Correlation can be confounder determination

Friday November 27, 2020

In a situation of pure confounding (xzy) with equivariant noise, the correlation between x and y is the coefficient of determination between z and either x or y: \( r = R^2 \).

I got to thinking about this because of The Book of Why:

"[Burks] computed the direct effect of parental IQ on children's IQ and found that only 35 percent, or about one-third, of IQ variation is inherited. In other words, parents with an IQ fifteen points above average would typically have children five points above average." (page 306)

That works out if we have a simple data-generating model like this in R:

z <- rnorm(1000000, sd=1)            # genetics,            variance=1
x <- z + rnorm(1000000, sd=sqrt(2))  # IQ of parents,  adds variance=2 noise
y <- z + rnorm(1000000, sd=sqrt(2))  # IQ of children, adds variance=2 noise
mean(y[0.9 < x & x < 1.1])
## [1] 0.334556

One third of x and y variance is due to z, and when x values are around 1, average corresponding y value is around 1/3, so that checks out: regression to the mean.

The genetic contribution z isn't really observable, though. All we see are x and y. So how do we get the contribution of z?
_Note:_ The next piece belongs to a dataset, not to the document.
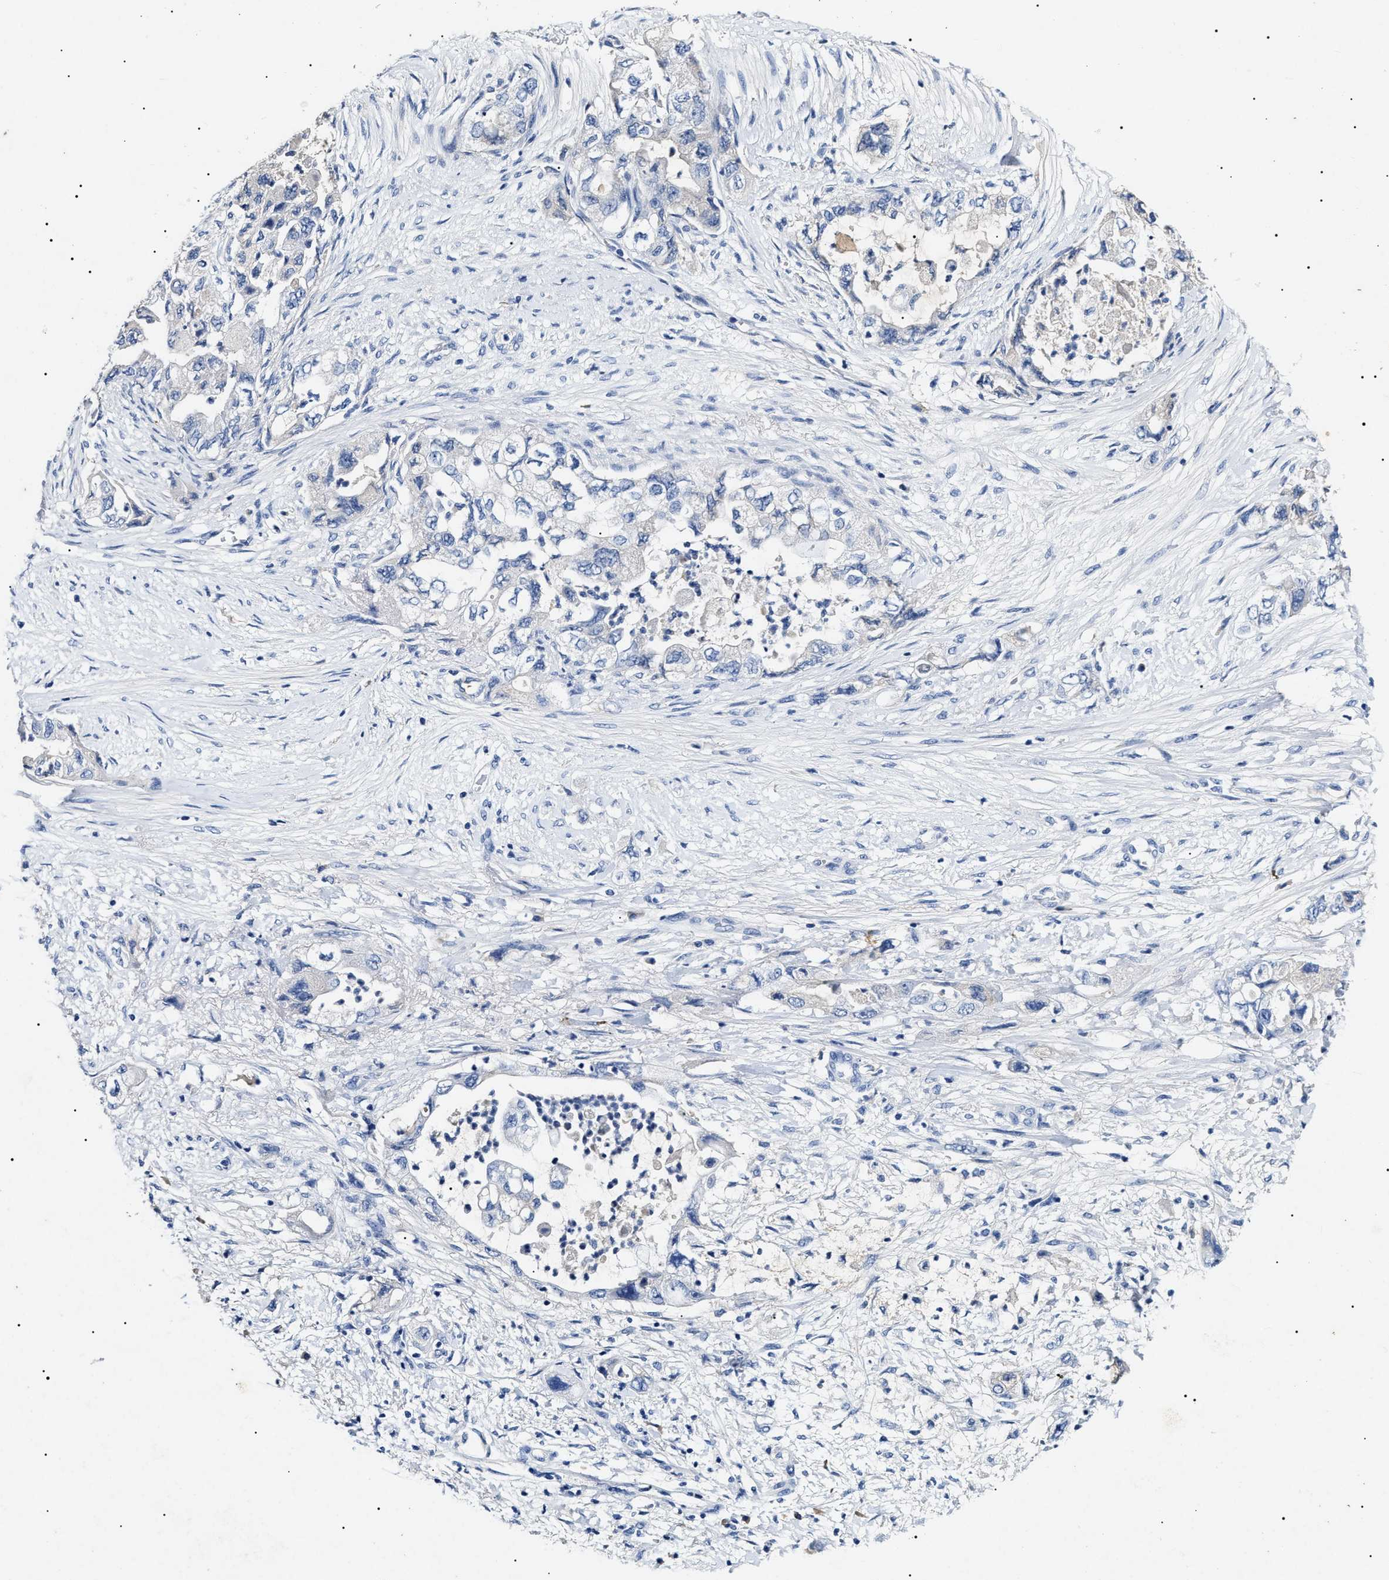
{"staining": {"intensity": "negative", "quantity": "none", "location": "none"}, "tissue": "pancreatic cancer", "cell_type": "Tumor cells", "image_type": "cancer", "snomed": [{"axis": "morphology", "description": "Adenocarcinoma, NOS"}, {"axis": "topography", "description": "Pancreas"}], "caption": "DAB immunohistochemical staining of pancreatic cancer demonstrates no significant staining in tumor cells. (Stains: DAB immunohistochemistry (IHC) with hematoxylin counter stain, Microscopy: brightfield microscopy at high magnification).", "gene": "LRRC8E", "patient": {"sex": "female", "age": 73}}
Both x and y have variance 3. If we had a twin study in this world, we could recover that variance is 2 when genetics is fixed, and that would let us find that genetics explains 1/3 of variance. But we don't generally have a twin study.

The common thing to do would be a regression.

summary(lm(y ~ x))  # (Pulling out one line of output...)
## Multiple R-squared:  0.1114,     Adjusted R-squared:  0.1114

This is usually interpreted as saying that x explains 11% of the variation of y. That's true enough, but it isn't how much is explained by z.

The correlation between x and y, however, is how much variance is explained by z.

cor(x, y)
## [1] 0.3338363

More generally (for non-equivariant noise) the regression coefficient gives the fraction of variance explained by z. (See also the earlier estimate illustrating regression to the mean.)

So this is a way of estimating the effect of an unobserved confounder, which seems to work in this very simple setting. Is this like what Burks did? Probably her models were not so simple. Is this a special case of some more general approach?

I don't think I've seen this kind of "method" before; I'd love to see more elaboration of this kind of idea for estimating impacts of unobserved variables.


The data-generating model above (and surrounding discussion) requires suspension of disbelief; it represents some sort of asexual reproduction, has additional influences on IQ that are entirely uncorrelated between parents and children, and of course IQ is fraught as a topic to begin with. Hopefully the statistical considerations are still visible.